Я заскучал, и тогда дала о себе знать накопившаяся усталость; захотелось развалиться в кресле, вытянуть ноги, снять кроссовки, расслабиться. Я решил под шумок перебраться в вожделенный первый ряд, к стенке, что и проделал, не вызвав на этот раз ничьих нареканий. Фонограмма между тем погромыхивала в том же однообразном ключе, но когда я вновь поднял глаза на экран, то констатировал бесспорные подвижки, не менявшие, впрочем, глубинной сути режиссерского решения. Музыкант уже не лежал за роялем, а сидел в нормальной пианистической позе, но его голову облекал огромный бумажный пакет, так что клавиатура была по-прежнему скрыта от него, а его лицо – от зрителя.
Это становилось интересным, и я с нетерпением ждал очередной перемены, но проморгал и ее, отвлекшись на собственные проблемы. Я обнаружил, что скинутые мной кроссовки воздуха, по выражению классиков, не озонируют, чем, помимо прочего, нарушают строго выверенную аудиовизуальную организацию зрелища, никакой ольфакторной, тактильной и густаторной коммуникации не предполагающую. По возможности тихо натянув кроссовки обратно, я снова посмотрел на экран – и не поверил своим глазам.

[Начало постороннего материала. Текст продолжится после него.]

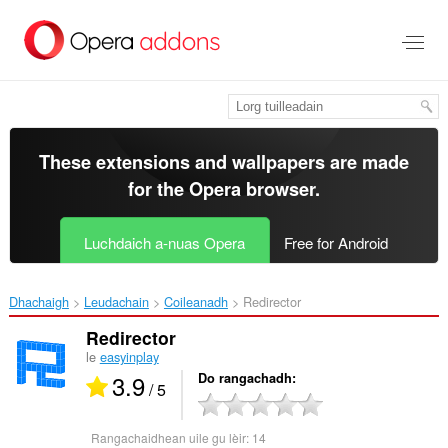
Thoir
leum
gun
phrìomh
shusbaint
These extensions and wallpapers are made
for the
Opera browser
.
Luchdaich a-nuas Opera
Free for Android
Dhachaigh
Leudachain
Coileanadh
Redirector‎
Redirector
le
easyinplay
3.9
Do rangachadh
/ 5
Rangachaidhean uile gu lèir:
14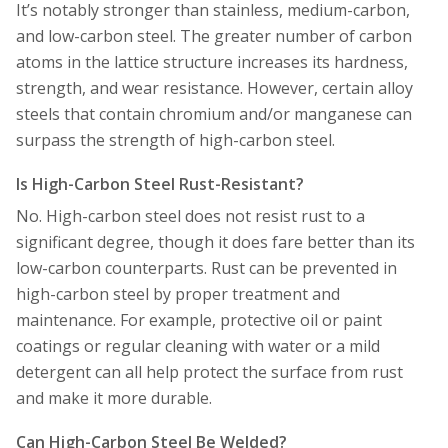
It’s notably stronger than stainless, medium-carbon,
and low-carbon steel. The greater number of carbon
atoms in the lattice structure increases its hardness,
strength, and wear resistance. However, certain alloy
steels that contain chromium and/or manganese can
surpass the strength of high-carbon steel.
Is High-Carbon Steel Rust-Resistant?
No. High-carbon steel does not resist rust to a
significant degree, though it does fare better than its
low-carbon counterparts. Rust can be prevented in
high-carbon steel by proper treatment and
maintenance. For example, protective oil or paint
coatings or regular cleaning with water or a mild
detergent can all help protect the surface from rust
and make it more durable.
Can High-Carbon Steel Be Welded?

Вместо загадочного пакета на голове музыканта красовался теперь коричневый берет, в точности такой, как у наоравшей на меня старухи, да и во всем остальном он был вылитая она. Тот же дамский берет, тот же замогильный профиль с кривым подбородком, та же бумажная водолазка! Я несколько раз осторожно перевел взгляд назад, на мою старуху, потом опять на экран. Сомнений не оставалось: я был облаян не кем-нибудь, а самим гениальным Каравайчуком! Сделав это открытие, я постарался задним числом восстановить его реплику, и до меня с запозданием дошло, что он заботливо рекомендовал не садиться в первый ряд по чисто акустическим соображениям: это слишком близко к усилителям – и эффект был бы испорчен.
Всему приходит конец, кончился и этот номер. Был объявлен антракт, после которого предстоял просмотр “Октября” с новонаписанной музыкой Каравайчука. Как напомнил организатор вечера, предыдущим гениальным творением Олега Николаевича была музыка к “Потемкину”.